Giderek tüm dünyada birçok ürün artık doğal, organik, yerel ve sağlıklı; “iyi yaşamak iyi beslenmekle başlar” felsefesiyle karşımıza çıkıyor
Son yıllarda hem sağlığa verilen değerin ön plana çıkması hem de çevre bilincinin artmasıyla birçok kişinin, beslenme planında hayvansal ürünleri azalttığını veya tamamen kaldırmayı planladığını gözlemliyorum. Öyle ki market reyonlarında ve menülerde bitkisel ürünlerde daha geniş alternatiflerin ortaya çıktığını fark etmiş olabilirsiniz.
Geçen hafta iş için seyahat ettiğim New York’ta her gittiğim yerde yaptığım gibi pazaryeri ve marketleri de gezdim.

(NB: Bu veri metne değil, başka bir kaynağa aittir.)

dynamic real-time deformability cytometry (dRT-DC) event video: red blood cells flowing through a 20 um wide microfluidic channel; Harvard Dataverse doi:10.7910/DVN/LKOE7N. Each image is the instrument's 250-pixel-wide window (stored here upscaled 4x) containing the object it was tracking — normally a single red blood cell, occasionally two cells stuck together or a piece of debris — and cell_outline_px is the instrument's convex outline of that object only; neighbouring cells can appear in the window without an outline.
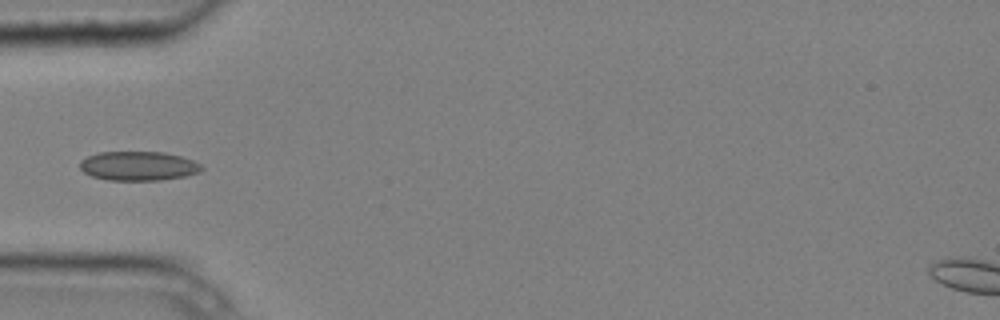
{"species": "common noctule bat (a hibernating species)", "species_latin": "Nyctalus noctula", "temperature_condition": "cold", "stored_images_in_passage": 4, "camera_frame_rate_fps": 3000, "um_per_image_px": 0.085, "animal": {"sex": "male", "body_mass_g": 20.4}, "frame": {"image": 1, "passage_image": 4, "time_ms": 1.0, "image_size_px": [1000, 320], "cell_outline_px": [[204, 168], [200, 172], [184, 176], [160, 180], [108, 180], [92, 176], [84, 172], [80, 168], [80, 160], [88, 156], [100, 152], [164, 152], [180, 156], [192, 160], [200, 164]], "centroid_in_image_um": [11.76, 14.1], "position_along_channel_um": 73.2, "area_um2": 20.63}}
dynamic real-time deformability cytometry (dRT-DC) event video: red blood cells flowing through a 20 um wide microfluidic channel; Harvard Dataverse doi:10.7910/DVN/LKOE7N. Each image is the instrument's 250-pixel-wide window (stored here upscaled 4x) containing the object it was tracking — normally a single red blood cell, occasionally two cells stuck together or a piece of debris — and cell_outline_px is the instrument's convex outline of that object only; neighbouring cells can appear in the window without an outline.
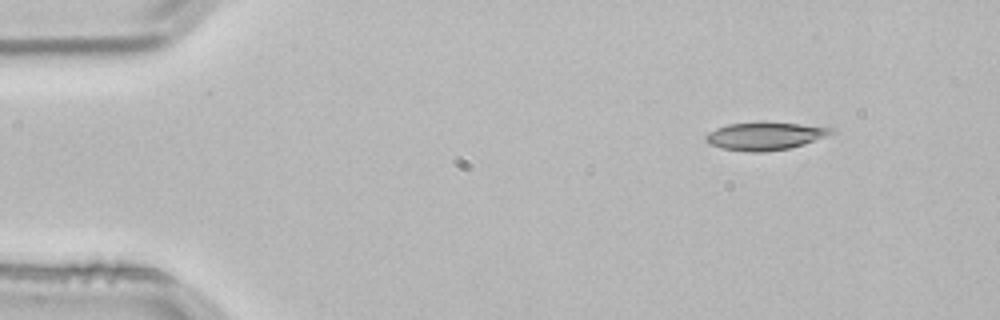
{"species": "common noctule bat (a hibernating species)", "species_latin": "Nyctalus noctula", "temperature_condition": "room temperature", "stored_images_in_passage": 3, "camera_frame_rate_fps": 3000, "um_per_image_px": 0.085, "animal": {"sex": "male", "body_mass_g": 21.5, "forearm_length_mm": 52.0}, "frame": {"image": 1, "passage_image": 1, "time_ms": 0.0, "image_size_px": [1000, 320], "cell_outline_px": [[836, 132], [804, 144], [788, 148], [764, 152], [748, 152], [720, 148], [708, 144], [704, 140], [704, 136], [708, 132], [716, 128], [728, 124], [760, 120], [764, 120], [836, 128]], "centroid_in_image_um": [64.98, 11.53], "position_along_channel_um": 20.0, "area_um2": 20.98}}
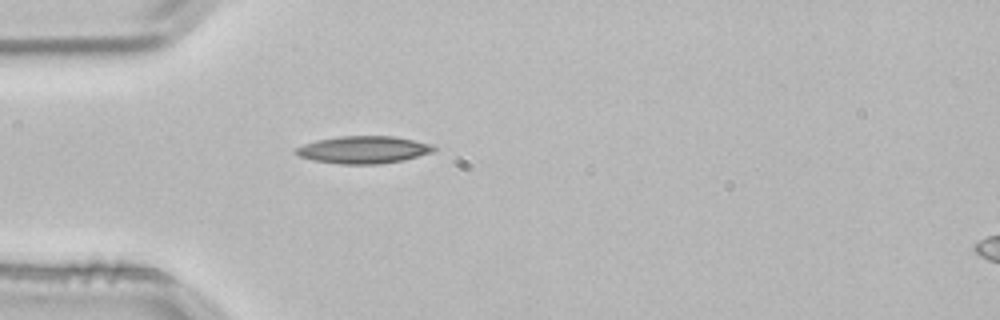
{"frame": {"image": 2, "passage_image": 3, "time_ms": 0.667, "image_size_px": [1000, 320], "cell_outline_px": [[436, 148], [432, 152], [400, 160], [376, 164], [340, 164], [312, 160], [300, 156], [296, 152], [296, 148], [304, 144], [316, 140], [340, 136], [392, 136], [432, 144]], "centroid_in_image_um": [30.86, 12.72], "position_along_channel_um": 54.1, "area_um2": 21.62}}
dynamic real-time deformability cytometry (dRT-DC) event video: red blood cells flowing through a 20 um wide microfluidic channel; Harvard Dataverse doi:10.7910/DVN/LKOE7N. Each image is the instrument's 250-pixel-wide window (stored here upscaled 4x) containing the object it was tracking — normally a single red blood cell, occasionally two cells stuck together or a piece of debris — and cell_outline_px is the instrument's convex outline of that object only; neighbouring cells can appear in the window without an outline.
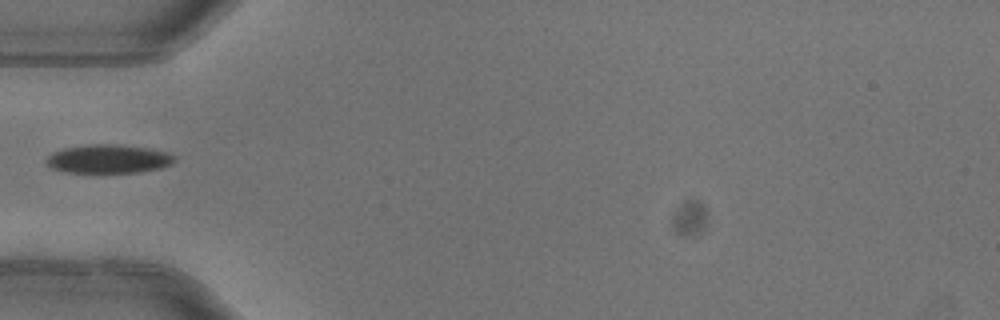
{"species": "common noctule bat (a hibernating species)", "species_latin": "Nyctalus noctula", "temperature_condition": "warm", "stored_images_in_passage": 1, "camera_frame_rate_fps": 3000, "um_per_image_px": 0.085, "animal": {"sex": "female"}, "frame": {"image": 1, "passage_image": 1, "time_ms": 0.0, "image_size_px": [1000, 320], "cell_outline_px": [[176, 156], [172, 164], [160, 168], [136, 172], [68, 172], [52, 168], [44, 160], [52, 152], [64, 148], [88, 144], [116, 144], [148, 148], [168, 152]], "centroid_in_image_um": [9.22, 13.49], "position_along_channel_um": 75.8, "area_um2": 21.33}}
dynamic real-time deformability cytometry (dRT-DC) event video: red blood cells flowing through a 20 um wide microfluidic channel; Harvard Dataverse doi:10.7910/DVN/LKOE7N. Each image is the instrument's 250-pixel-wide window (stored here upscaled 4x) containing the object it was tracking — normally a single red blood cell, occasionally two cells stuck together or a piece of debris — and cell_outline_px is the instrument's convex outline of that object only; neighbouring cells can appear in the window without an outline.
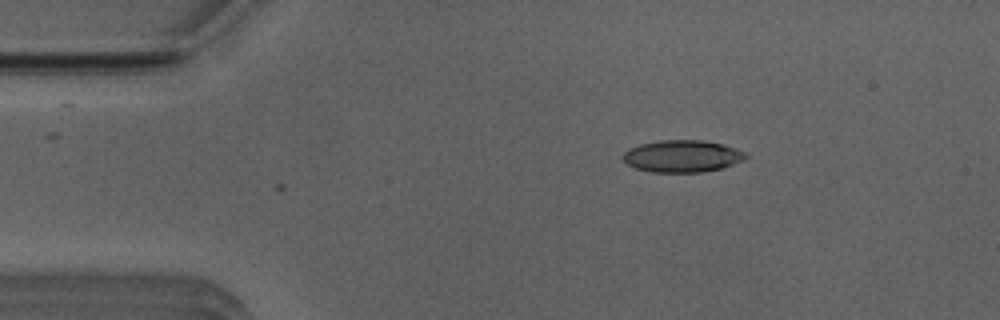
{"species": "Egyptian fruit bat (a non-hibernating species)", "species_latin": "Rousettus aegyptiacus", "temperature_condition": "room temperature", "stored_images_in_passage": 2, "camera_frame_rate_fps": 3000, "um_per_image_px": 0.085, "animal": {"sex": "male"}, "frame": {"image": 1, "passage_image": 2, "time_ms": 0.333, "image_size_px": [1000, 320], "cell_outline_px": [[748, 156], [744, 160], [720, 168], [700, 172], [652, 172], [636, 168], [628, 164], [620, 156], [628, 148], [640, 144], [660, 140], [700, 140], [720, 144], [736, 148], [748, 152]], "centroid_in_image_um": [57.98, 13.27], "position_along_channel_um": 27.0, "area_um2": 22.89}}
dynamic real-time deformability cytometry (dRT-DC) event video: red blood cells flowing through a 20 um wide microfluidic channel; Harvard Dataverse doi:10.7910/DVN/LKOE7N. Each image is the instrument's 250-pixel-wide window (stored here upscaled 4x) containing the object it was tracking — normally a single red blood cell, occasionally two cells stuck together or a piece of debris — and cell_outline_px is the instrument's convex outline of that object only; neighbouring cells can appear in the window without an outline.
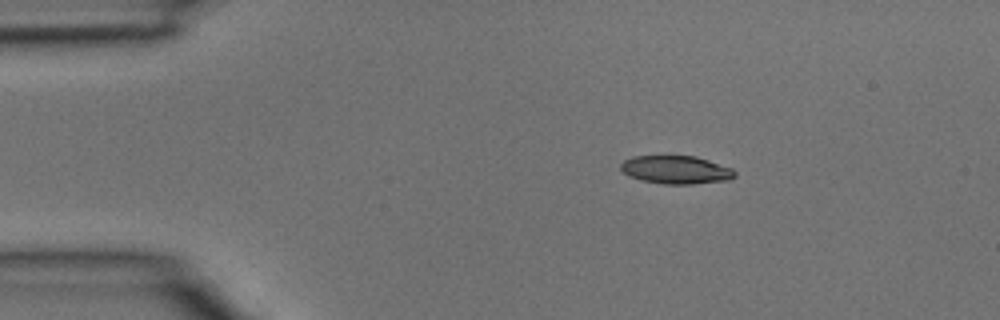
{"species": "common noctule bat (a hibernating species)", "species_latin": "Nyctalus noctula", "temperature_condition": "room temperature", "stored_images_in_passage": 2, "camera_frame_rate_fps": 3000, "um_per_image_px": 0.085, "animal": {"sex": "male", "body_mass_g": 15.6}, "frame": {"image": 1, "passage_image": 1, "time_ms": 0.0, "image_size_px": [1000, 320], "cell_outline_px": [[736, 176], [732, 180], [692, 184], [664, 184], [640, 180], [628, 176], [620, 168], [620, 164], [624, 160], [632, 156], [696, 156], [732, 168], [736, 172]], "centroid_in_image_um": [57.48, 14.44], "position_along_channel_um": 27.5, "area_um2": 18.9}}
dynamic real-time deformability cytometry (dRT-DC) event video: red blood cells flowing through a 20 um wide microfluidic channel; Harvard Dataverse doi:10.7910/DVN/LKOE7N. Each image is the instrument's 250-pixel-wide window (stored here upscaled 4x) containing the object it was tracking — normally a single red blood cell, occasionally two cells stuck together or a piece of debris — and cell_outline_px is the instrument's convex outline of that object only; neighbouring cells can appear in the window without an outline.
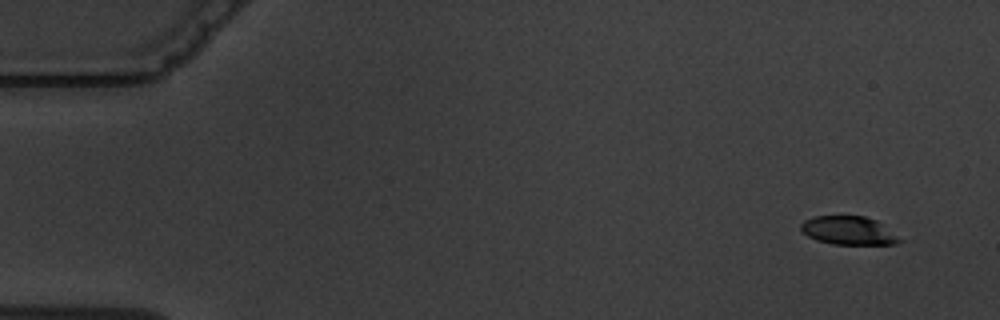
{"species": "common noctule bat (a hibernating species)", "species_latin": "Nyctalus noctula", "temperature_condition": "warm", "stored_images_in_passage": 4, "camera_frame_rate_fps": 3000, "um_per_image_px": 0.085, "animal": {"sex": "male", "body_mass_g": 19.5, "forearm_length_mm": 54.6}, "frame": {"image": 1, "passage_image": 1, "time_ms": 0.0, "image_size_px": [1000, 320], "cell_outline_px": [[904, 240], [896, 244], [832, 244], [816, 240], [808, 236], [800, 228], [800, 224], [804, 220], [816, 216], [864, 216], [876, 220]], "centroid_in_image_um": [72.13, 19.6], "position_along_channel_um": 12.9, "area_um2": 16.3}}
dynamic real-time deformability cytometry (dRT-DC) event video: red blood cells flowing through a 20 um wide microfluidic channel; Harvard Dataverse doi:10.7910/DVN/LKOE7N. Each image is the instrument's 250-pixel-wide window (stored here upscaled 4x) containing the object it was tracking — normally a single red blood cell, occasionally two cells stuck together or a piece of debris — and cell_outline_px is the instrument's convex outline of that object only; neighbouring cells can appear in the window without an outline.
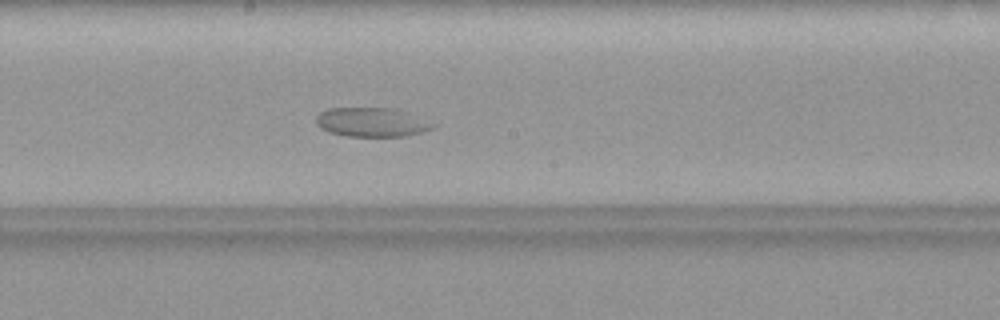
{"species": "common noctule bat (a hibernating species)", "species_latin": "Nyctalus noctula", "temperature_condition": "warm", "stored_images_in_passage": 33, "camera_frame_rate_fps": 3000, "um_per_image_px": 0.085, "animal": {"sex": "female", "body_mass_g": 19.9}, "frame": {"image": 1, "passage_image": 15, "time_ms": 4.667, "image_size_px": [1000, 320], "cell_outline_px": [[440, 124], [424, 132], [408, 136], [344, 136], [328, 132], [320, 128], [316, 124], [316, 116], [320, 112], [328, 108], [392, 108], [408, 112]], "centroid_in_image_um": [31.64, 10.39], "position_along_channel_um": 216.6, "area_um2": 20.23}}
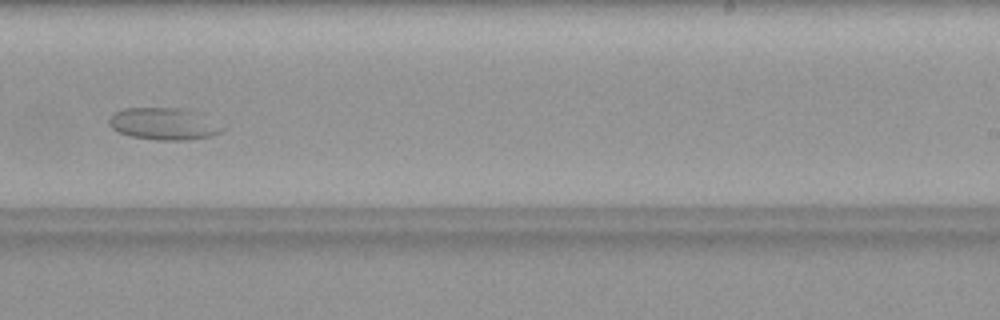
{"frame": {"image": 2, "passage_image": 19, "time_ms": 6.0, "image_size_px": [1000, 320], "cell_outline_px": [[224, 128], [220, 132], [212, 136], [188, 140], [156, 140], [132, 136], [120, 132], [112, 128], [108, 124], [108, 120], [112, 112], [120, 108], [180, 108], [196, 112]], "centroid_in_image_um": [13.84, 10.52], "position_along_channel_um": 275.2, "area_um2": 20.98}}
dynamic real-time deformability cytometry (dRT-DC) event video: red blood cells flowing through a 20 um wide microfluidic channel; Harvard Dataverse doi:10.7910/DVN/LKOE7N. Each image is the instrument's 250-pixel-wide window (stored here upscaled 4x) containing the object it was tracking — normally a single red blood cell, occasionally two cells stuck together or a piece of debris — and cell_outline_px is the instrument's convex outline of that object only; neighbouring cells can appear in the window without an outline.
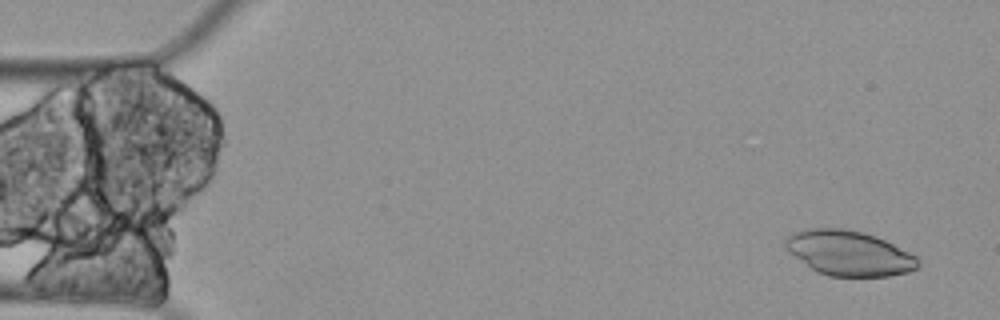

Market turunda gördüğüm ve yüksek ihtimalle giderek tüm dünyada trend olacak ve halen popüler olan gözlemlerim şöyle: Birçok ürün doğal, organik, yerel ve sağlıklı; “iyi yaşamak iyi beslenmekle başlar” felsefesiyle karşımıza çıkıyor. Hidrojenize yağlar, yapay tatlandırıcılar, yüksek fruktozlu mısır şurubu, gıdalarda yaygın olarak bulunan 100’den fazla aroma, renk ve koruyucu içeren gıdalar, ayırt edici şekilde tüketiciden uzaklaştırılmaya çalışılıyor.
Gelecek gelenekte
Yerel üretici ve küçük işletmelere verilen destekle elde edilen ürünlerin dünya genelinde artış göstermesi çok sevindirici bir haber. Hep söylerim, yerele yönelmek, “Gelecek gelenekte” ilkesini benimsemek hem kendimiz hem de gezegenin geleceği için önem taşıyor.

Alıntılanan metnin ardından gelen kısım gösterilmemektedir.